Он засмеялся: «Или вы не потратили уйму часов на разговоры с моей сестрой? Вот кто прошлое обожает. Она сказала, что вы ее собираетесь вывести в вашей книге такой, как давным-давно, и ей прямо не терпится».
— Ну, пожалуйста, попробуйте что-нибудь вспомнить, — настаивал я упрямо.
— Да говорю я вам, что ничего не помню, странный вы человек. Это совершенно бесполезно. Да и рассказать-то нечего, кроме обычной чепухи про списывание, зубрежку да всякие прозвища учителей. Вообще-то, неплохое было время… Только, знаете, ваш брат… как бы это сказать… в гимназии вашего брата не очень-то любили…
ГЛАВА ПЯТНАДЦАТАЯ
Как мог заметить читатель, до сих пор я старался сводить на нет свое присутствие в этой книге, избегая ссылок на обстоятельства собственной жизни, хотя те или иные штрихи прояснили бы, возможно, всю картину моего расследования. Так что не стану и сейчас вдаваться в деловые затруднения, которые обнаружились по моем возвращении в Париж, где я жил более или менее оседло: к розыскам моим они никакого отношения не имеют, и если я и упомянул их походя, то лишь затем, чтобы подчеркнуть: тема последней любви Себастьяна настолько меня захватила, что я с радостью выкинул из головы все мысли о последствиях, какие могли повлечь для меня столь долгие каникулы.

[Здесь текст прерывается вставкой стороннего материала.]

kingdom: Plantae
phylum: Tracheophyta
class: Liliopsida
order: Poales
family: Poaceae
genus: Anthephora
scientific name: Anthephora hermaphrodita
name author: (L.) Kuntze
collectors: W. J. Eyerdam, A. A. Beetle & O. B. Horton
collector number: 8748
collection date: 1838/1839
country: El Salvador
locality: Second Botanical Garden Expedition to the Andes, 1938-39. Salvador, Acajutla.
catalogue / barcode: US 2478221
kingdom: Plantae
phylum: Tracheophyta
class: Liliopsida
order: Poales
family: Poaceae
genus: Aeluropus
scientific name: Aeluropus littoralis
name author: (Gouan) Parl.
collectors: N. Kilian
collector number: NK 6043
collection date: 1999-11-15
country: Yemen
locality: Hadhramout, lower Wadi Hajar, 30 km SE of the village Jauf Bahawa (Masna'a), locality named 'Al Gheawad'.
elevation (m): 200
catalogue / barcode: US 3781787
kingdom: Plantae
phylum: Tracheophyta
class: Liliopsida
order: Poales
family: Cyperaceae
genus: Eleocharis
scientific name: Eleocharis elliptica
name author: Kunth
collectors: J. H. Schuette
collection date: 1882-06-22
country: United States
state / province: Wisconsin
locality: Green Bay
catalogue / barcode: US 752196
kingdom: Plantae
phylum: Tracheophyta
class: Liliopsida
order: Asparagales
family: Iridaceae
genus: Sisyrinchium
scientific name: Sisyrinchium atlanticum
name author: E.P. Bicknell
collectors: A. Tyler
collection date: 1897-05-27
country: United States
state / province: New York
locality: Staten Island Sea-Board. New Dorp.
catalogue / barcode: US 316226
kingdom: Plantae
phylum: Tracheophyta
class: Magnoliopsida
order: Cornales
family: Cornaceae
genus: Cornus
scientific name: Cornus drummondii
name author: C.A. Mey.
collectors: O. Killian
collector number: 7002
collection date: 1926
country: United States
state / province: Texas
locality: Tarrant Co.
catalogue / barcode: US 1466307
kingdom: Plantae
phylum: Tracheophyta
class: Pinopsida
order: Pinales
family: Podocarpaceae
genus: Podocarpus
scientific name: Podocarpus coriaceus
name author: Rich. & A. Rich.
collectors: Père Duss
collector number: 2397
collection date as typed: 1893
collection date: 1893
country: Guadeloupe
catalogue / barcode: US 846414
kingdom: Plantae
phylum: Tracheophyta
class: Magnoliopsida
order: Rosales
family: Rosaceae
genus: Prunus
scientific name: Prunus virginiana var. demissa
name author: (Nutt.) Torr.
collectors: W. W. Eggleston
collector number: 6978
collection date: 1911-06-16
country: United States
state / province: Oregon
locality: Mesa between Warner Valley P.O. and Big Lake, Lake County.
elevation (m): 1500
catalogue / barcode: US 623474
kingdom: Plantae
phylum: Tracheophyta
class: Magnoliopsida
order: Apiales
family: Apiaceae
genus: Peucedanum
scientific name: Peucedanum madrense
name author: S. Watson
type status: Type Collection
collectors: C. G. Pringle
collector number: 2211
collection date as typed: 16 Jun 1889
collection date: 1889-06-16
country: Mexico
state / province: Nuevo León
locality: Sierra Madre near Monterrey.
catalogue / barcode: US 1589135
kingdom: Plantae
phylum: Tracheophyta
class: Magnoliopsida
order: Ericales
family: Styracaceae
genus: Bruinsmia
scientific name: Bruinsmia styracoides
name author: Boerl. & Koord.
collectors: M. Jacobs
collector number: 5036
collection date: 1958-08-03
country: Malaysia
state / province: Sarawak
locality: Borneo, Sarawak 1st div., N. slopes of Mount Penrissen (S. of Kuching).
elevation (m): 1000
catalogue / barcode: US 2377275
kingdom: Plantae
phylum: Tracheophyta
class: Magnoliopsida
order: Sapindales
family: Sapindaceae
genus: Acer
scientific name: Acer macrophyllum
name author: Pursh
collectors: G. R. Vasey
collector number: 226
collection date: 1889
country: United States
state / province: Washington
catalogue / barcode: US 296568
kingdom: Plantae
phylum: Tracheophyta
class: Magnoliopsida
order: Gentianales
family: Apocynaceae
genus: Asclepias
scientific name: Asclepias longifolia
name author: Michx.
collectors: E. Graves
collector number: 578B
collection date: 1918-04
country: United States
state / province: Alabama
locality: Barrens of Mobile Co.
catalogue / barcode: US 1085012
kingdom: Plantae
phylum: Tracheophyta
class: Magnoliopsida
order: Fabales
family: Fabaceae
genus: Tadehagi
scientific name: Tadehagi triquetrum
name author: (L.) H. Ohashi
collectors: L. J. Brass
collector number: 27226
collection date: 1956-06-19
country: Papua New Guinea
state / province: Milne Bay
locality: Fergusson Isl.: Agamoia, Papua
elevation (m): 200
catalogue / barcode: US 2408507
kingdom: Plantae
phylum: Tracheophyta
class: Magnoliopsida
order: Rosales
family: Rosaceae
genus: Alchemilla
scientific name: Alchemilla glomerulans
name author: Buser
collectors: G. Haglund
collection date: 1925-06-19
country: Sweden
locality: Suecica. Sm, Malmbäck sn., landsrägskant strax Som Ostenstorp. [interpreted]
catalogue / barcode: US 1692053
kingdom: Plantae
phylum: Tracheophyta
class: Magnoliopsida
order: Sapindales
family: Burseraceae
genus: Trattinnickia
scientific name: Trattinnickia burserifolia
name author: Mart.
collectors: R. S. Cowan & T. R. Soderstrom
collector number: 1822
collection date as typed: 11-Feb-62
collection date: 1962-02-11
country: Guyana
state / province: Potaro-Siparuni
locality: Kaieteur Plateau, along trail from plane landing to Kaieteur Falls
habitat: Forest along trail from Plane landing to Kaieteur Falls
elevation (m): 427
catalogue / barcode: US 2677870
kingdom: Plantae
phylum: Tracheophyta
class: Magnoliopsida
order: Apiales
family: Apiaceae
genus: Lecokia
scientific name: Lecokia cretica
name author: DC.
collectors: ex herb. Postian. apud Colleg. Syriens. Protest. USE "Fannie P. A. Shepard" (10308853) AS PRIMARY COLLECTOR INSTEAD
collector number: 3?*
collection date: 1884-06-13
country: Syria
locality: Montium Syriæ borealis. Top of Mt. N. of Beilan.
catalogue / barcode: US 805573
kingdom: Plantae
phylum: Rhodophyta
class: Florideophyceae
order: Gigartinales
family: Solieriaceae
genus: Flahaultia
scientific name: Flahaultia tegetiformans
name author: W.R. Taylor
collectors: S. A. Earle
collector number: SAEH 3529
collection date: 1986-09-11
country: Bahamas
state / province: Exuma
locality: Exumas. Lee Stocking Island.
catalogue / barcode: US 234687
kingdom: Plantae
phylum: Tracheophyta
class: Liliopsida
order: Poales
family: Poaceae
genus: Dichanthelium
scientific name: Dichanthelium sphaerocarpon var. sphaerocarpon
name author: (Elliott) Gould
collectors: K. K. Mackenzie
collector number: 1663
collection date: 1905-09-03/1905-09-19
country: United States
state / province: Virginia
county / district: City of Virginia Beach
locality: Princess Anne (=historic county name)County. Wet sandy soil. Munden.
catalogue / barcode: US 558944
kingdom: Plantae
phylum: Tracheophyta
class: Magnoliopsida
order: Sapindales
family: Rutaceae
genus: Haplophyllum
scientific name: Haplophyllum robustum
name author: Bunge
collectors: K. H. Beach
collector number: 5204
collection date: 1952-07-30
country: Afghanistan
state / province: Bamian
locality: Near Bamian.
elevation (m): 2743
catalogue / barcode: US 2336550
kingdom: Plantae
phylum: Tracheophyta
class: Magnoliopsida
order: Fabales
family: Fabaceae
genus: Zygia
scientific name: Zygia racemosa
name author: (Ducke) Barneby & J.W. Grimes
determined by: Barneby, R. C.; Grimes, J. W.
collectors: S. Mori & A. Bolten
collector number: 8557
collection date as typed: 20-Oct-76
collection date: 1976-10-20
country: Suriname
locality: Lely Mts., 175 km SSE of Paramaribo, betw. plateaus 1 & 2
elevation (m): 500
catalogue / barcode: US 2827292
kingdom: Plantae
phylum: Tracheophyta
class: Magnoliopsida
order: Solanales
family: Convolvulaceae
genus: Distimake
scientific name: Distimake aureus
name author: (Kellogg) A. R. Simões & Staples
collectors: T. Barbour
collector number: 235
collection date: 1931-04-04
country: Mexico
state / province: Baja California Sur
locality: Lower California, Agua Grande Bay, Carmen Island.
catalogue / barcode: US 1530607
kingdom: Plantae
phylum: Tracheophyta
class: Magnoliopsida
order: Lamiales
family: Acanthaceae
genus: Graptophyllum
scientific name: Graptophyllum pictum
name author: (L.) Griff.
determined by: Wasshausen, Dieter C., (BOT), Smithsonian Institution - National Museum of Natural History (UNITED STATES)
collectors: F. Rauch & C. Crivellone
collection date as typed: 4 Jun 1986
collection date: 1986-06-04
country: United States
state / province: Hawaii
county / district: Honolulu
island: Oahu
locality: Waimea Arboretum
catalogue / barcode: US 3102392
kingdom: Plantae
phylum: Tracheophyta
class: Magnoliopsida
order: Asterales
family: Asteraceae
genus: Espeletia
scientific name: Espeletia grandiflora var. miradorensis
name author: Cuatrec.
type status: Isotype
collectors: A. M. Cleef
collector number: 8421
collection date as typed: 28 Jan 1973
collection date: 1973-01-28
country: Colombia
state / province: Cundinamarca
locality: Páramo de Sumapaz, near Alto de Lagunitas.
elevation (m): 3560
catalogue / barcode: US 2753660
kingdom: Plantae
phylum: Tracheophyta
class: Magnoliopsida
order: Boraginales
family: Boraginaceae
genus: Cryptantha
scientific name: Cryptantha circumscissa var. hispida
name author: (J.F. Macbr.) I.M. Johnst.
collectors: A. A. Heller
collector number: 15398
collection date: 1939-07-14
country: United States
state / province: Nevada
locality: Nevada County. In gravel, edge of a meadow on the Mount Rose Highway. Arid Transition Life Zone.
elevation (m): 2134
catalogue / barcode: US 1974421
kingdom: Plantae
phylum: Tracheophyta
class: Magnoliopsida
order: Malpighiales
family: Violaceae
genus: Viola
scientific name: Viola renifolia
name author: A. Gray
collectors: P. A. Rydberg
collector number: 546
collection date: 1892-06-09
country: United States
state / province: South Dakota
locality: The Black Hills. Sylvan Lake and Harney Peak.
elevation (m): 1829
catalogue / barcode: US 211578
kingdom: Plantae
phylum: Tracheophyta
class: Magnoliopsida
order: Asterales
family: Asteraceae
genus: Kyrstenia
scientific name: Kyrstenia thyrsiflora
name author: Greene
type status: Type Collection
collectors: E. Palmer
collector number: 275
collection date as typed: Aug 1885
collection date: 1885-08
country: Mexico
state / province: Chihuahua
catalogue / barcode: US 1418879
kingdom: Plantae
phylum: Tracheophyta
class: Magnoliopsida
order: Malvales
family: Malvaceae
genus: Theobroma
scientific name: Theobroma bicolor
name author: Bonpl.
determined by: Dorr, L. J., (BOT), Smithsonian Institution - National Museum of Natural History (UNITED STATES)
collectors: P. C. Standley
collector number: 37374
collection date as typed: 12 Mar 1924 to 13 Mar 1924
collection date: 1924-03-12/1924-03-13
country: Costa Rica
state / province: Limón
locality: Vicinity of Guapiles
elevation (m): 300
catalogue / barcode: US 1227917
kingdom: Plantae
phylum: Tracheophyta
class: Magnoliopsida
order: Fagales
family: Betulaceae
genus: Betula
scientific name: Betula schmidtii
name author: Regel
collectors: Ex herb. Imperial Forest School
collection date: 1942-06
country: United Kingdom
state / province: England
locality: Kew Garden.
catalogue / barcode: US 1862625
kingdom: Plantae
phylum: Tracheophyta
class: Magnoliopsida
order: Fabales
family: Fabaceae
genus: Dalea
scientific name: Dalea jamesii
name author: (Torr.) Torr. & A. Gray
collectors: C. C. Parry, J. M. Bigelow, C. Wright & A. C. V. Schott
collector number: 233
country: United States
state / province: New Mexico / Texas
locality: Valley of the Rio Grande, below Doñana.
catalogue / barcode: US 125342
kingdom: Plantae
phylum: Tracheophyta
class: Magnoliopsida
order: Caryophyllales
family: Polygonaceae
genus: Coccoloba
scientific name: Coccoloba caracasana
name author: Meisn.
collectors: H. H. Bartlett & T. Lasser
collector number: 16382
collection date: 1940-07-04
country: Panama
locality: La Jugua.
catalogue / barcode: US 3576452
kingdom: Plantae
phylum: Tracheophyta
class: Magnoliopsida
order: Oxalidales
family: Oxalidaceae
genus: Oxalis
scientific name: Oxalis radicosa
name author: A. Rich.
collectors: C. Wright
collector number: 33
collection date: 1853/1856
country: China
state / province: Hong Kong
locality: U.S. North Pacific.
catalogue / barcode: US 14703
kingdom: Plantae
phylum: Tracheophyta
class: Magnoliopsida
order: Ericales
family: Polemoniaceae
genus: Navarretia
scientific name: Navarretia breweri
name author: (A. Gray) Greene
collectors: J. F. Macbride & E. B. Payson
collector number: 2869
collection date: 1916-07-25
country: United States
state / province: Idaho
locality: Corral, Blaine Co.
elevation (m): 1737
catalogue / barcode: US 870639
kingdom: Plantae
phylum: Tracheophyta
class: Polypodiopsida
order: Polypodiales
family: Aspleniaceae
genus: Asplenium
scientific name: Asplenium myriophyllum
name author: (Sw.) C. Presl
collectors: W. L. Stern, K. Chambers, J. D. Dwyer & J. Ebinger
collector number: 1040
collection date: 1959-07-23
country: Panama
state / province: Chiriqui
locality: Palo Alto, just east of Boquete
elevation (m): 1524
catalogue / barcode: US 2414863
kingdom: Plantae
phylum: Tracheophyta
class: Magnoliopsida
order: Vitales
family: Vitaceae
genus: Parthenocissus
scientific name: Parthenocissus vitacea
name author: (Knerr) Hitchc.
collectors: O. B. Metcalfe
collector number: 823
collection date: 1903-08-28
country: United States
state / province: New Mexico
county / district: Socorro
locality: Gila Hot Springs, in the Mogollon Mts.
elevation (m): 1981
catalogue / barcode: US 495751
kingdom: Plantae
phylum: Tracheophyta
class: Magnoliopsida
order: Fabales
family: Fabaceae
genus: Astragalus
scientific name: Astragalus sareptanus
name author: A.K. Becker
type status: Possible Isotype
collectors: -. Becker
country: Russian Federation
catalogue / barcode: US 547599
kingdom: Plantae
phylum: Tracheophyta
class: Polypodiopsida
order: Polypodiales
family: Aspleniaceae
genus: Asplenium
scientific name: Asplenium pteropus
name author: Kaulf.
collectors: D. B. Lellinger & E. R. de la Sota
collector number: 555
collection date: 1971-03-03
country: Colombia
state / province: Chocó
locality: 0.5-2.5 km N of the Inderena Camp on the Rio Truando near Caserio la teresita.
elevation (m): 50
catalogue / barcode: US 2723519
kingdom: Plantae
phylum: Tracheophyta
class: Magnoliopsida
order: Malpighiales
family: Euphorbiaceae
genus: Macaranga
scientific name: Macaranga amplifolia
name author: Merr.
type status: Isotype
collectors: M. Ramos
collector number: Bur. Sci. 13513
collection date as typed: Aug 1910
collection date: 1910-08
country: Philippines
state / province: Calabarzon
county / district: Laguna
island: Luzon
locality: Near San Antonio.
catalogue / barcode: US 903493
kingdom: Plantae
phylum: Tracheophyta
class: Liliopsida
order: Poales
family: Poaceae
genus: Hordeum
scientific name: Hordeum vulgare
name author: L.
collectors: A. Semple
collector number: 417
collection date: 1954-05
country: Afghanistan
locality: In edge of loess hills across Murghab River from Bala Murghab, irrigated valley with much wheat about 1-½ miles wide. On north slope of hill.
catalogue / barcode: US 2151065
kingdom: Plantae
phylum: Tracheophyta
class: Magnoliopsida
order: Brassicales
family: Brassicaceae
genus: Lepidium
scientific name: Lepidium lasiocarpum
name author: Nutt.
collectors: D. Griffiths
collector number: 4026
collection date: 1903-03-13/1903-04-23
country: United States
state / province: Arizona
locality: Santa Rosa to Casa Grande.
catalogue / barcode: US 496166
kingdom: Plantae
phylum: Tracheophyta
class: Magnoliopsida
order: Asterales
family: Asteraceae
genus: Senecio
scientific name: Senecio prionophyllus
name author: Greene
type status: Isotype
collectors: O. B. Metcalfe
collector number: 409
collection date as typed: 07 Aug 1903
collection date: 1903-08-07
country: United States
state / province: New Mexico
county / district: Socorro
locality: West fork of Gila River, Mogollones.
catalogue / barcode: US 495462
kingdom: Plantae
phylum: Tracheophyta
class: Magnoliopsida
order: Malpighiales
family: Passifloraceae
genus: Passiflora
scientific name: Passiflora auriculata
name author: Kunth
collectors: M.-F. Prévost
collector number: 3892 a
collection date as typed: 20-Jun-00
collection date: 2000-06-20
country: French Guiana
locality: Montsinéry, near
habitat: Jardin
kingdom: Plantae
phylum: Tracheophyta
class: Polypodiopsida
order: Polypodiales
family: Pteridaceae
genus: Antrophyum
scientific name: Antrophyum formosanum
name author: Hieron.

Я не жалел, что начал с берлинского следа — там мне, по крайней мере, представился нежданный случай заглянуть еще в одну главу Себастьянова прошлого. Теперь, когда одно имя вычеркнуто, у меня оставались еще три возможности. Заглянув в телефонную книгу, я убедился, что имена «Граун (фон), Элен» и «Речной, Поль» («де», как я заметил, отсутствовало) соответствуют полученным мною парижским адресам. Перспектива встретиться с мужьями была малоприятна, но неминуема. Третья дама, Лидия Богемская, не числилась ни в одном из двух справочников, то есть ни в телефонной книге, ни в другом шедевре Боттэна{48}, где адресаты даны по алфавиту названий улиц. Не беда, я знаю, где она когда-то жила, разыщу. Свой Париж я знаю хорошо, и мне сразу стало ясно, в какой последовательности делать визиты, чтобы уложить их в один день. Хочу добавить, если читатель удивлен моей манерой брать быка за рога, что я так же не люблю звонить по телефону, как и писать письма.
Дверь, в которую я постучал, открыл худой высокий пышноволосый человек в рубашке без воротничка, но медная подгалстучная запонка была на месте. В руке он держал шахматную фигуру — черного коня. Я поздоровался с ним по-русски.
— Входите, входите, — сказал он радостно, словно меня ждал.
— Меня зовут так-то, — сказал я.
— А меня, — вскричал он, — Пал Палыч Речной. — И он от души рассмеялся, словно отпустил добрую шутку. — Прошу вас, — сказал он, указывая фигурой на распахнутую дверь.